Thursday, July 14, 2011

Duplicity

I feel like a prism with thousands of facets and each one reflects itself leaving me uncertain.

I love to backpack,
but coming back I always want to shower, dress up, and do something feminine.

An empty, quiet sanctuary is one of the most holy places to me,
but I have been immensely blessed by participating in large group praise music, hands raised in joyous praise.

I value honesty in myself and others,
but I am afraid to unveil my heart. Even if I want to say something personal it takes me a long time to warm up to it and if the moment isn’t right it gets stuck inside of me.

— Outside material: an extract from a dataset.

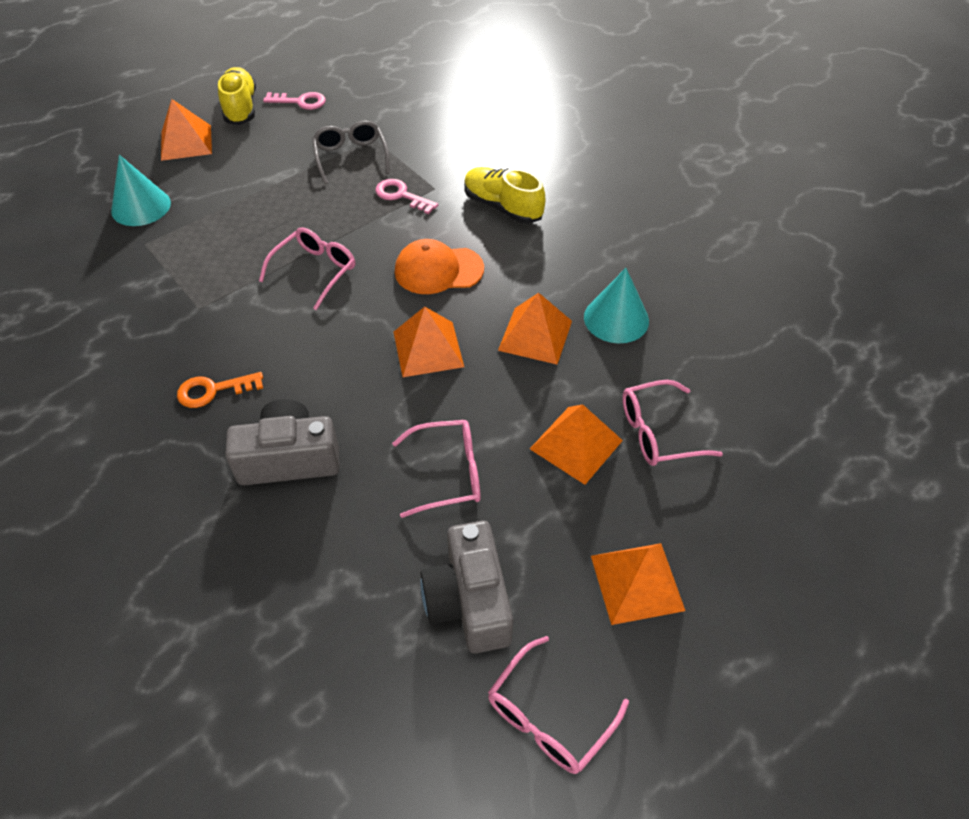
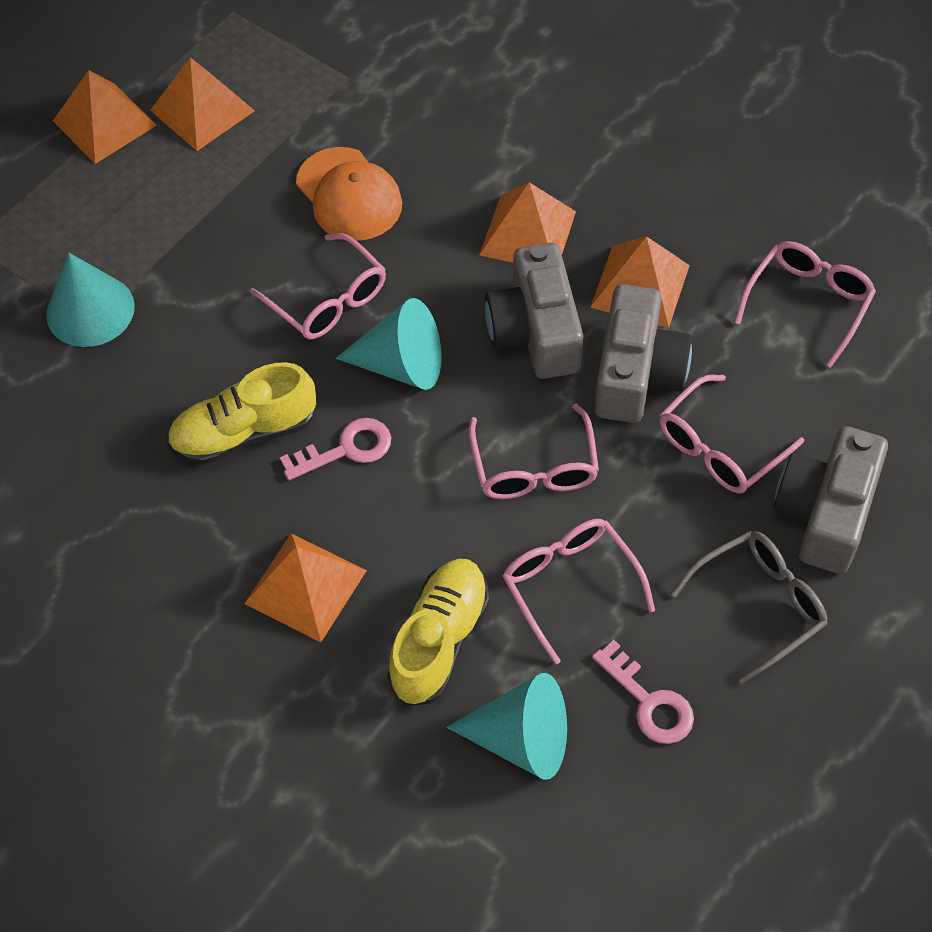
grey camera: [225,399,340,485] [420,521,513,653] = 2 -> [485,243,583,379] [595,284,692,423] [773,426,888,574] = 3
orange key: [177,372,263,408] = 1 -> none = 0
pink glasses: [259,227,355,310] [392,420,481,518] [488,636,629,774] [622,380,723,466] = 4 -> [250,233,386,340] [469,404,599,499] [502,519,655,665] [660,375,804,494] [734,241,876,368] = 5
turquoise cone: [111,155,171,226] [584,268,649,343] = 2 -> [46,253,135,347] [336,298,442,390] [446,673,567,780] = 3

I love the country. The beauty of the dawn and dusk as it relaxes the soul.
But the city calls to me sometimes. Like when I see “New York City 115 miles”.

I want to look fashionable (and slightly envy those who always look put-to-gether),
but often just want to wear jeans and a tee-shirt.

I miss my friends,
but have a hard time picking up the phone.

I want friends,
but wonder if it’s worth all the effort just to find out the friendships aren’t real.

And if I had taken different road I would be...

a ballet dancer
a neonatologist
an astronomer
a social worker
a pastor

or...something I could never imagine

living in the city
living abroad

speaking foreign languages with easy and fluency.


Sometimes I wonder about what I would be if I wasn’t so mixed up and just took one way or the other.

If I was fashionable, living in New York as a ballet dancer.

Or if I was a backpacking social worker living in India working to help the children.

When Matthew and I are driving I look out at the passing scenery and wonder at who I am and where I am and wondering if this is who/where I am supposed to be or if it is somewhere else.